理解度チェック>
1: 財政資金の効率的支出に関する答弁書について、内閣総理大臣が参議院議長あてに別紙答弁書を送付する理由を、本文の記載に基づいて1〜3文で説明せよ。
2: 財政資金の効率的支出に関する答弁書を、本文が途切れている箇所の次から書き進めよ。

掲載本文>
────────

質問主意書

第208回国会(常会)

答弁書

内閣参質二〇八第一〇号
  令和四年二月十五日
内閣総理大臣 岸田 文雄


       参議院議長 山東 昭子 殿

参議院議員木戸口英司君提出財政資金の効率的支出に関する質問に対し、別紙答弁書を送付する。



   参議院議員木戸口英司君提出財政資金の効率的支出に関する質問に対する答弁書

一について

 令和四年度一般会計予算及び令和四年度特別会計予算において、新規に設置する基金に対する予算措置はない。

 令和四年度一般会計予算において、既に設置している基金に対する予算措置額は、文部科学省所管のうち創発的研究推進基金が三十四・〇億円、学術研究助成基金が九百七十九・二億円、革新的研究開発推進基金(国立研究開発法人科学技術振興機構に設置するもの)が二十九・六億円及び革新的研究開発推進基金(国立研究開発法人日本医療研究開発機構に設置するもの)が二・五億円、厚生労働省所管のうち特定B型肝炎ウイルス感染者給付金等支給基金が千百七十五・六億円、地域医療介護総合確保基金が千三百・二億円、医療情報化支援基金が七百三十五・一億円、後期高齢者医療財政安定化基金が六十六・九億円、国民健康保険財政安定化基金が千円及び革新的研究開発推進基金(国立研究開発法人日本医療研究開発機構に設置するもの)が四・〇億円、農林水産省所管のうち農業経営収入保険特約補資金が二十二・四億円、さとうきび増産基金が七・八億円、野菜生産出荷安定資金が六十六・〇億円、鶏卵生産者経営安定対策基金が三十一・七億円、革新的研究開発推進基金(国立研究開発法人農業・食品産業技術総合研究機構に設置するもの)が一・六億円、漁業経営セーフティーネット構築等事業基金が十六・二億円、漁業経営安定対策基金が百九十五・六億円及び資源管理・漁業革新推進基金が二十・〇億円、経済産業省所管のうちムーンショット型研究開発基金が四・八億円、革新的研究開発推進基金(国立研究開発法人日本医療研究開発機構に設置するもの)が一・五億円及び経営安定関連保証等特別基金が三十二・八億円並びに環境省所管のうち産業廃棄物適正処理推進基金が〇・六億円である。

 令和四年度特別会計予算において、既に設置している基金に対する予算措置額は、復興庁所管のうち生活拠点形成交付金基金、帰還・移住等環境整備交付金基金及び福島県民健康管理基金(福島再生加速化交付金)が七百・八億円の内数、地域医療再生基金が二十九・二億円、福島県原子力災害等復興基金(福島県医療機器開発・安全性評価センター整備事業費)が二・七億円、福島県原子力災害等復興基金(福島医薬品関連産業支援拠点化事業費)が二十三・三億円、事業再開・帰還促進基金が十五・二億円、自立・帰還支援雇用創出企業立地補助事業基金が百四十・九億円、放射性物質汚染廃棄物処理周辺環境整備基金が五十・〇億円並びに福島県民健康管理基金(原子力災害影響調査等交付金)が八・〇億円、経済産業省所管のうち国内投資促進基金が十五・〇億円並びに環境省所管のうち地域低炭素化出資事業基金が十・〇億円である。

────────

収集データ:
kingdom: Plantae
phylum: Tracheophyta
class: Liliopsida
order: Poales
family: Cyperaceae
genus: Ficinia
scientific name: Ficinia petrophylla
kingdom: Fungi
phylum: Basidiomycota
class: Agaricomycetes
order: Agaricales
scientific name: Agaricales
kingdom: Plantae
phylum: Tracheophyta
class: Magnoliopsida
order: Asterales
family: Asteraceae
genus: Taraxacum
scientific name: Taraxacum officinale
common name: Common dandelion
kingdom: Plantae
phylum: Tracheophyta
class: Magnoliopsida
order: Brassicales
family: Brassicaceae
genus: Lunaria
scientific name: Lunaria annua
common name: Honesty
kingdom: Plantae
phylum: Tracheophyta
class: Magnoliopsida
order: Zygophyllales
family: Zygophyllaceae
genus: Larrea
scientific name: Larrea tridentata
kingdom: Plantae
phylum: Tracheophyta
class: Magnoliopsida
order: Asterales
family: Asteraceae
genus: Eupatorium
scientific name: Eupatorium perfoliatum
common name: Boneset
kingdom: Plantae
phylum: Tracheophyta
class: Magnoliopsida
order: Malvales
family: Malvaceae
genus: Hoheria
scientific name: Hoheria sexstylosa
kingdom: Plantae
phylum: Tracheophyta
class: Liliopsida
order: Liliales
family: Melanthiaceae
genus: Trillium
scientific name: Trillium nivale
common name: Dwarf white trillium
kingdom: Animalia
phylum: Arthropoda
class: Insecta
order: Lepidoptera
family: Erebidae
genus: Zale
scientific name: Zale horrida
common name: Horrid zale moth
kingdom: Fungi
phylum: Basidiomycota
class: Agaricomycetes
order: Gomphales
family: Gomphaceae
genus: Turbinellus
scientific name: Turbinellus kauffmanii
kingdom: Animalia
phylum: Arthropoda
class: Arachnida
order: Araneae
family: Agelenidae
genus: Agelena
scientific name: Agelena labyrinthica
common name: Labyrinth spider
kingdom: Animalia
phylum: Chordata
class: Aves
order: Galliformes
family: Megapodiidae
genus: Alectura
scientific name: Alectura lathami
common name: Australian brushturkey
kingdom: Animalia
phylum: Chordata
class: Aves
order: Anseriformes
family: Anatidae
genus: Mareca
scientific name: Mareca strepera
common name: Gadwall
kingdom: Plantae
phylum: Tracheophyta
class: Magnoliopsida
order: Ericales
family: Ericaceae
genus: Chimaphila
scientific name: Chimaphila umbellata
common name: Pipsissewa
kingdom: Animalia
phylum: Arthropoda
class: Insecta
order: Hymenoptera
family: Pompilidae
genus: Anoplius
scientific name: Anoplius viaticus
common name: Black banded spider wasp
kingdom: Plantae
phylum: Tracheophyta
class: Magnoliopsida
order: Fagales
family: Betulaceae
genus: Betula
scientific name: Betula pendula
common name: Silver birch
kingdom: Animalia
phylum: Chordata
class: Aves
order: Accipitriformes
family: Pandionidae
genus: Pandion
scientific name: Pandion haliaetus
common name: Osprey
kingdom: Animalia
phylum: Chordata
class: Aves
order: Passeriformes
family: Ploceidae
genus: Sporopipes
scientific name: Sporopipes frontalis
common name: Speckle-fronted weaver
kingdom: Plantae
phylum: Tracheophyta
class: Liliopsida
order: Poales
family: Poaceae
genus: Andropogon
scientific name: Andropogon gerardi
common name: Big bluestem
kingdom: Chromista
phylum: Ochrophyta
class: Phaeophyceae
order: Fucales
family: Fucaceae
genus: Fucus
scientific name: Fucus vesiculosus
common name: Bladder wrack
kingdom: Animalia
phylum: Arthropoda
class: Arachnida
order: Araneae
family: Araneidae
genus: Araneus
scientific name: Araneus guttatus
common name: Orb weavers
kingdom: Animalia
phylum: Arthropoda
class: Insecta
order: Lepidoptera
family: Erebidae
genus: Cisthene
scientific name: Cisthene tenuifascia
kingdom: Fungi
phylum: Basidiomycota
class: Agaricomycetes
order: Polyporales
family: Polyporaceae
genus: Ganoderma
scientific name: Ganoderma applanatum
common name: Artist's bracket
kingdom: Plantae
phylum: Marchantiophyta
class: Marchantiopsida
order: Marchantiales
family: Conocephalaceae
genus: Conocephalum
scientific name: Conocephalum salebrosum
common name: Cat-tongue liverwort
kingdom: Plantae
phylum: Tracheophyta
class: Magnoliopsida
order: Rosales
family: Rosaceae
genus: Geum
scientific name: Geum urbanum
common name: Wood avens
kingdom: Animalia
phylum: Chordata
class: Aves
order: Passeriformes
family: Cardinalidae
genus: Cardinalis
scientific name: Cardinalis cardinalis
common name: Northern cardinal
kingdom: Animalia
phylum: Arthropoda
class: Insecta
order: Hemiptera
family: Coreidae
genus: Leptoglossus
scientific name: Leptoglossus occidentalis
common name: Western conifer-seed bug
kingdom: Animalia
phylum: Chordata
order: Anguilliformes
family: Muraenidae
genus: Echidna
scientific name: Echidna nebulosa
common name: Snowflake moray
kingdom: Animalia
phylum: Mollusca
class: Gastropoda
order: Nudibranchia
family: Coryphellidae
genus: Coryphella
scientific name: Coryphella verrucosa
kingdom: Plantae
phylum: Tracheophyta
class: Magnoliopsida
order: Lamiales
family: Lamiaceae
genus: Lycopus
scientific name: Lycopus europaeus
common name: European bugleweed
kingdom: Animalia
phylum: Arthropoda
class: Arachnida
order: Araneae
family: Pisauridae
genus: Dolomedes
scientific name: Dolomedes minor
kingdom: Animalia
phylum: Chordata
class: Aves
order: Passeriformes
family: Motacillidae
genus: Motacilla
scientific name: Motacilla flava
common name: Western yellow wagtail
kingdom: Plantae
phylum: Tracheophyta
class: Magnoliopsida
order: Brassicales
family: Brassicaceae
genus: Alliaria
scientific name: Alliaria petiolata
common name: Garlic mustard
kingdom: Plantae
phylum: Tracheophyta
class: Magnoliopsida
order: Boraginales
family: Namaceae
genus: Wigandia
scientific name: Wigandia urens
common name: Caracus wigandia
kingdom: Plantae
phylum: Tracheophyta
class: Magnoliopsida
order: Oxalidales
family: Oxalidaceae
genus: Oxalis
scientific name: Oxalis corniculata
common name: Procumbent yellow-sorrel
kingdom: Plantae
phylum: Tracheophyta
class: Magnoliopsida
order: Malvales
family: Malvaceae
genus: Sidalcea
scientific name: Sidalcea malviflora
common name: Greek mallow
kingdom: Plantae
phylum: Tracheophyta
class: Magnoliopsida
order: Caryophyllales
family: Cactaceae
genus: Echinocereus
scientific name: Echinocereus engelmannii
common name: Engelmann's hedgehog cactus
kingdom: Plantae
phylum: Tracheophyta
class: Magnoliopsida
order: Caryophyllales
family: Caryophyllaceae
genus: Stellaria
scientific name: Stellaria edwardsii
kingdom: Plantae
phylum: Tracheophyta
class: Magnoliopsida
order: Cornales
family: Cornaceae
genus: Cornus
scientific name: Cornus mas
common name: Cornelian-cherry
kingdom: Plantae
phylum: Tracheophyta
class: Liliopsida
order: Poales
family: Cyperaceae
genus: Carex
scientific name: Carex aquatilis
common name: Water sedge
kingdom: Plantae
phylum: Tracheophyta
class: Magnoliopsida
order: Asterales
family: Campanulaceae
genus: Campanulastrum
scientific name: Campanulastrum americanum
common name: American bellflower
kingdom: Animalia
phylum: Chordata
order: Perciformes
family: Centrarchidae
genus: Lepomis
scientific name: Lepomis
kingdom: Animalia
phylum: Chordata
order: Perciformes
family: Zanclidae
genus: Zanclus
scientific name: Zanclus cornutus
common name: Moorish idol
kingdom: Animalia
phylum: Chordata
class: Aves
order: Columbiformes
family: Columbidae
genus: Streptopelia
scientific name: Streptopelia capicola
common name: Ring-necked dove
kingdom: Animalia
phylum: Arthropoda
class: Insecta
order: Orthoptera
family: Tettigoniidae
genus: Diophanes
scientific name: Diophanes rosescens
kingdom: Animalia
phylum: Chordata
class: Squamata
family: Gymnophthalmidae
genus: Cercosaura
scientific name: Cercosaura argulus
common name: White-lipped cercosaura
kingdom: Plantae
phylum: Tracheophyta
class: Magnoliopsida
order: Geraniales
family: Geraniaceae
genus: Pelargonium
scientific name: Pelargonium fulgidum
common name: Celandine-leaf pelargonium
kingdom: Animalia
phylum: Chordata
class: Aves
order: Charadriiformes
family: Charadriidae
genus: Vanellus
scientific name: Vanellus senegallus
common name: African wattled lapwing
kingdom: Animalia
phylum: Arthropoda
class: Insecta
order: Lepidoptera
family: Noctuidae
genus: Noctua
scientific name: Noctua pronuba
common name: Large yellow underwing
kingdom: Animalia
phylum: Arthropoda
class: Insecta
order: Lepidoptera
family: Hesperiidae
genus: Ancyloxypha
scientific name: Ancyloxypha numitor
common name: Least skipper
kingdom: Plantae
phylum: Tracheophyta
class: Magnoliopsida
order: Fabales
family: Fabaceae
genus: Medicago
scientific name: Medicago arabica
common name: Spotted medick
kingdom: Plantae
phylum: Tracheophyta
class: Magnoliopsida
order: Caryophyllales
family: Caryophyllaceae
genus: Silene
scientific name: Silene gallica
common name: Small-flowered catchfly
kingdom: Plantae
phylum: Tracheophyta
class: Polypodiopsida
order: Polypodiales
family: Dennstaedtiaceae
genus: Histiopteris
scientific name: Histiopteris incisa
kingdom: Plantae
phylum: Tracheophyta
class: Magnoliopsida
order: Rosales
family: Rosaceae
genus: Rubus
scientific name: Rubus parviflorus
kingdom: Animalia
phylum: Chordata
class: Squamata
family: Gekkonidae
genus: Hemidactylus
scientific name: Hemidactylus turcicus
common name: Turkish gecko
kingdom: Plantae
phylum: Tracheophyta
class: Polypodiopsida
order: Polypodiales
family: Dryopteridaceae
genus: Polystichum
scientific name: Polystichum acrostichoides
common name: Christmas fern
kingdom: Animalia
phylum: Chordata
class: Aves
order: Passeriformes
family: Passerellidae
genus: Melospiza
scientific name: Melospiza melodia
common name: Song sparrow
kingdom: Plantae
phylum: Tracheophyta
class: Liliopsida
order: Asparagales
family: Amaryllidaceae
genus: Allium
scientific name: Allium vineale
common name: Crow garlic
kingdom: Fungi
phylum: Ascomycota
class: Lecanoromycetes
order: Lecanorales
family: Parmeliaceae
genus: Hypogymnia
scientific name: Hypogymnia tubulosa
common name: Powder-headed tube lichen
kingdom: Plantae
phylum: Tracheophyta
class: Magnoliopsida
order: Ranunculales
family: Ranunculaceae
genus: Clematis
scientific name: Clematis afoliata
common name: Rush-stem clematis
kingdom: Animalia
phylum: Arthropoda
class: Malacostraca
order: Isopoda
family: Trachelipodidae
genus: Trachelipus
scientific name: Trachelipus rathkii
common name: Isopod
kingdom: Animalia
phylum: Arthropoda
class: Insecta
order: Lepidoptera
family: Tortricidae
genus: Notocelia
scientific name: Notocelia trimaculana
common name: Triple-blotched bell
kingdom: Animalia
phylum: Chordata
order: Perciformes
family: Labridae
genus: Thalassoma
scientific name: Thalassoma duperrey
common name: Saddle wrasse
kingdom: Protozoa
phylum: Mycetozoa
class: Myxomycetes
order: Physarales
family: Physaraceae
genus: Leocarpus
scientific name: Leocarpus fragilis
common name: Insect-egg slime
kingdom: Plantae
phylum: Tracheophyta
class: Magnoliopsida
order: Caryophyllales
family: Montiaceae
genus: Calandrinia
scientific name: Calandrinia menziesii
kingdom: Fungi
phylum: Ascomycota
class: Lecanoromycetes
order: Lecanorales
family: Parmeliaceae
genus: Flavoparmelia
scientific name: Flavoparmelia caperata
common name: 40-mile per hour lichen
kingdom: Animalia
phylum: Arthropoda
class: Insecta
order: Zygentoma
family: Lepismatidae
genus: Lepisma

────────

各設問の解答>
1: 参議院議員木戸口英司君が財政資金の効率的支出に関する質問を提出したためである。内閣総理大臣はその質問に対する答弁として、別紙答弁書を参議院議長に送付している。

2:
二について

 御指摘の「PDCAの枠組み」については、科学技術の振興、経済安全保障、重要インフラの整備等の国家課題に計画的に取り組む基金事業のうち、行政事業レビュー実施要領等を踏まえ、「単年度事業費十億円相当以上の基金事業(終期のない基金事業については基金残高十億円以上のもの)」を対象としており、適切かつ効果的な支出の徹底等に資するよう、当該枠組みを令和三年度末までに構築すべく、検討を進めているところである。対象となる基金事業については、現時点において、内閣府、総務省、文部科学省、厚生労働省、農林水産省及び経済産業省において所管している二十八事業である。

三について

 お尋ねについては、御指摘の「国が実施する委託事業」に対応する予算上の計数の範囲が明らかではなく、お答えすることは困難である。

四について

 御指摘の「民間団体等に対する委託事業」は様々な事業方式があるため、お尋ねのメリット及びデメリットについて一概にお答えすることは困難であるが、例えば民間資金等の活用による公共施設等の整備等に関する事業(以下「PFI事業」という。)においては、政府は民間の資金、経営能力及び技術的能力を活用した公共施設等の整備等の促進を図るための措置を講ずること等により、効率的かつ効果的に社会資本を整備するとともに、国民に対する低廉かつ良好なサービスの提供が確保できると考えている。また、PFI事業の実施に当たっては、民間事業者に委ねることにより、公共サービスが同一の水準にある場合において事業期間全体を通じた公的財政負担の縮減を期待することができること又は公的財政負担が同一の水準にある場合においても公共サービスの水準の向上を期待することができること等を条件としており、御指摘のデメリットがないように取り組んでいるところである。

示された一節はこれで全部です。